Petani di lumbung pangan di Kalteng mulai merasakan panen melimpah. Namun, hal ini menyebabkan harga gabah anjlok.
Oleh
DIONISIUS REYNALDO TRIWIBOWO
·3 menit baca
PALANGKARAYA, KOMPAS — Masa panen padi di bulan Maret belum usai. Namun, panen yang melimpah telah membuat harga gabah turun di Kalimantan Tengah. Hal itu berujung pada menurunnya nilai tukar petani tanaman pangan, meski program strategis nasional Lumbung Pangan (Food Estate) sudah berjalan lebih kurang tiga tahun.
Kepala Badan Pusat Statistik (BPS) Kalteng Eko Marsoro menjelaskan, secara umum, nilai tukar petani (NTP) gabungan pada bulan Maret di Kalteng meningkat dibandingkan bulan sebelumnya. Kenaikan itu mencapai 1,52 persen dari 131,88 poin pada Februari menjadi 133,89 poin pada Maret 2022.
Meskipun demikian, BPS Kalteng mencatat terdapat dua subsektor yang terus menurun, yakni sektor tanaman pangan yang turun 0,71 persen dan sektor perikanan yang turun 0,74 persen. Artinya, biaya produksi petani di dua sektor itu lebih besar dibandingkan uang yang mereka terima.
”Penurunan itu terjadi karena indeks harga produksi padi atau gabah menurun 0,23 persen, khususnya di wilayah Kabupaten Katingan dan Kabupaten Pulang Pisau,” kata Eko, di Palangkaraya, Jumat (1/4/2022).
Eko menambahkan, penurunan harga gabah itu kerap terjadi di saat petani memasuki masa panen. Saat masa panen, gabah melimpah sehingga harga pun menurun. ”Stok yang melimpah memengaruhi harga yang kemudian sedikit menurun,” ujarnya.
Petani asal Kabupaten Pulang Pisau, Herianto, saat dihubungi dari Palangkaraya, mengungkapkan, saat ini hasil panen melimpah dan meningkat dibandingkan panen sebelumnya.
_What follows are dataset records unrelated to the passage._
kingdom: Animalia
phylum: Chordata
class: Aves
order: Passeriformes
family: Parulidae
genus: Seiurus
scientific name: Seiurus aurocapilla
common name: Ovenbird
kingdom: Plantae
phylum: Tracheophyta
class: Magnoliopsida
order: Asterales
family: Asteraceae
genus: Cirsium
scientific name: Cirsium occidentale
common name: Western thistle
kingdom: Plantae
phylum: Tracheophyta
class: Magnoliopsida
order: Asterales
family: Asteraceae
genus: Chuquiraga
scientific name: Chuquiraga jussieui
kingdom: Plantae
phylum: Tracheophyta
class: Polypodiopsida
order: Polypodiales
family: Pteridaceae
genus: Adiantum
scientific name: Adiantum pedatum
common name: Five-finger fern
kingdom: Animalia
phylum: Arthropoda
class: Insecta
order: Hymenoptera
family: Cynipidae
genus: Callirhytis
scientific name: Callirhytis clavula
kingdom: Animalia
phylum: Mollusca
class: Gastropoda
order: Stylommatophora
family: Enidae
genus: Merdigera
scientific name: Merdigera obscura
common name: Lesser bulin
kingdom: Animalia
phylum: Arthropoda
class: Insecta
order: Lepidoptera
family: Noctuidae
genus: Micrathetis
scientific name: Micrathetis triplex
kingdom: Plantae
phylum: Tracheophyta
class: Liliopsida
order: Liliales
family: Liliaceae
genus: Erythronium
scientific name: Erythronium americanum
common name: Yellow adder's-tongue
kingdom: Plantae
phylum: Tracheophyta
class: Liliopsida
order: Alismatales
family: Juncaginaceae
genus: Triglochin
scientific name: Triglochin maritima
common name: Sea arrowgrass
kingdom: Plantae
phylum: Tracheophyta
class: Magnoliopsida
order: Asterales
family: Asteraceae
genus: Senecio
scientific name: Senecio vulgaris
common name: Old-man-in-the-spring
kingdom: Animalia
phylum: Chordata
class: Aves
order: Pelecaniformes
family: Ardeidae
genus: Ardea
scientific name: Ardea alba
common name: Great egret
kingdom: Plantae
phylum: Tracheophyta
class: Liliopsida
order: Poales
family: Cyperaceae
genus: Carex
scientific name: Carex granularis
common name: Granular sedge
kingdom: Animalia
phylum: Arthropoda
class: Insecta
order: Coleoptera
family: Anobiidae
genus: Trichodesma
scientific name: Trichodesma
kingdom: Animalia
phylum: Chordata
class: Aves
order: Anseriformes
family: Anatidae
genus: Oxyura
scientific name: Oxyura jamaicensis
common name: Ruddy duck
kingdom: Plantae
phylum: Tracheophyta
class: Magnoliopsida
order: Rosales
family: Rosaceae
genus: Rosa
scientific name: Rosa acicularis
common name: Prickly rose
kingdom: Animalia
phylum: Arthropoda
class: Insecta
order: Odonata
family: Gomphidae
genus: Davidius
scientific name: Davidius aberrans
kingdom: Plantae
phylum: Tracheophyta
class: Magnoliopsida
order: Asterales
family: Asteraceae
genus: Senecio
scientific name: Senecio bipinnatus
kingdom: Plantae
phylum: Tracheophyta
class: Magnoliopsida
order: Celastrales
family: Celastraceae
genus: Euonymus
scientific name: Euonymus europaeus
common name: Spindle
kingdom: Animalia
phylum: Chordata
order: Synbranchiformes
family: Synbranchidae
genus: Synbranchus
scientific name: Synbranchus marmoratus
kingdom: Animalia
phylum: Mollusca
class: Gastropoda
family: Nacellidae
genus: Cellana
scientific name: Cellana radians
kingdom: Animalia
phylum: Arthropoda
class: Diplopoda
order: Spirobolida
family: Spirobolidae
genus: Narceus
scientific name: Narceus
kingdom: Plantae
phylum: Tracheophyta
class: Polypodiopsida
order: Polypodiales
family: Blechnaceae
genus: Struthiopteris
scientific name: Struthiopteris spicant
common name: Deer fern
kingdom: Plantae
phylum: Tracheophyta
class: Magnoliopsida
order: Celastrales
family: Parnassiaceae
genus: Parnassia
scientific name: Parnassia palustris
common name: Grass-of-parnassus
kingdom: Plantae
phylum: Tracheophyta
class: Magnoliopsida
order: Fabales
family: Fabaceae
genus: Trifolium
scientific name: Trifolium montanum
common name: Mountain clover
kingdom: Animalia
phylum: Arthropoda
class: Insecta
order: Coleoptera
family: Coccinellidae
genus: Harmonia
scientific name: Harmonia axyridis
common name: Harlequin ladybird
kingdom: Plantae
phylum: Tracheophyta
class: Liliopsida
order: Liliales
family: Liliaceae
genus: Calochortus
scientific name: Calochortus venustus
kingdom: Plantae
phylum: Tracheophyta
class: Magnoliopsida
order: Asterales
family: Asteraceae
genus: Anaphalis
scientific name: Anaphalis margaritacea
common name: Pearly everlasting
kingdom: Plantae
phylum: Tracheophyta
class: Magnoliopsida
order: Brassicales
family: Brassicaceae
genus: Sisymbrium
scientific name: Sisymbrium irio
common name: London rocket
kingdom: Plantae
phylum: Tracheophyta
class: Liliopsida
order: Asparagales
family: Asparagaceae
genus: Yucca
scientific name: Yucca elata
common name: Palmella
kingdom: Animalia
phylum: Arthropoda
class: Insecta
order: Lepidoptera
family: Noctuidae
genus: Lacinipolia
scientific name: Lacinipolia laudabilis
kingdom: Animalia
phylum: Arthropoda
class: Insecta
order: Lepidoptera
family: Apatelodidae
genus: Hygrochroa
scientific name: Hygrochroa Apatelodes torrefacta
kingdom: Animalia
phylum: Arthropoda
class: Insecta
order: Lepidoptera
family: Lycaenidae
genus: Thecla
Peningkatan itu terjadi karena berbagai faktor.
”Masa tanam ini saya pilih sendiri bibitnya, saya tentukan sendiri waktunya. Tidak seperti sebelumnya yang diminta untuk tiga kali tanam sehingga hasil pada panen ketiga anjlok,” kata Herianto.
Dia menambahkan, dalam program Lumbung Pangan, ada banyak bantuan diberikan, mulai dari benih hingga pupuk. Namun, bantuan-bantuan tersebut belum diiringi kesiapan infrastruktur pertanian yang baik. Pada masa tanam di tahun 2021, sawahnya diserang hama wereng dan banjir pasang-surut lantaran irigasi belum siap.
Di tengah melimpahnya gabah seusai panen, lanjut Herianto, harga gabah turun. Kini, harga gabah nonhibrida hanya laku Rp 4.000 per kilogram. Padahal, sebelumnya gabah dengan jenis yang sama bisa dijual Rp 5.200 per kilogram. ”Sudah biasa begini. Saat panen lagi meningkat, harga gabahnya malah turun,” katanya.
Kepala Dinas Tanaman Pangan, Hortikultura, dan Peternakan Provinsi Kalteng Riza Rahmadi menjelaskan, cuaca menjadi salah satu kendala utama pengembangan program lumbung pangan di Kalteng. Cuaca ekstrem tak hanya membuat lahan kebanjiran, tetapi juga memengaruhi kualitas gabah.
Saat ini, lanjut Riza, pihaknya baru selesai memperluas lahan Lumbung Pangan dalam program ekstensifikasi seluas 16.644 hektar. Namun, belum semua wilayah ditanami masyarakat dengan alasan lahan yang terendam hujan dan sejumlah alasan lainnya.
”Ada beberapa lokasi itu irigasi rawanya belum optimal. Kami berharap hujan tidak terlalu besar, pasang surut juga tidak terlalu memengaruhi sawah. Betapa pun hebat peralatan, ini, kan, air. Kalau sudah melebihi debitnya, pasti kebanjiran,” ungkap Riza.
Riza menjelaskan, program ekstensifikasi berawal dari usulan petani yang ingin menjadikan lahan atau kebun menjadi sawah. Setelah pengajuan melalui kelompok tani, pihaknya kemudian melakukan survei kelayakan sebelum melakukan pembukaan.
”Lahan yang dibuka adalah lahan yang memang layak untuk dijadikan sawah. Ada yang sebelumnya kebun, ada juga lahan yang sebelumnya terbengkalai begitu saja,” ucap Riza.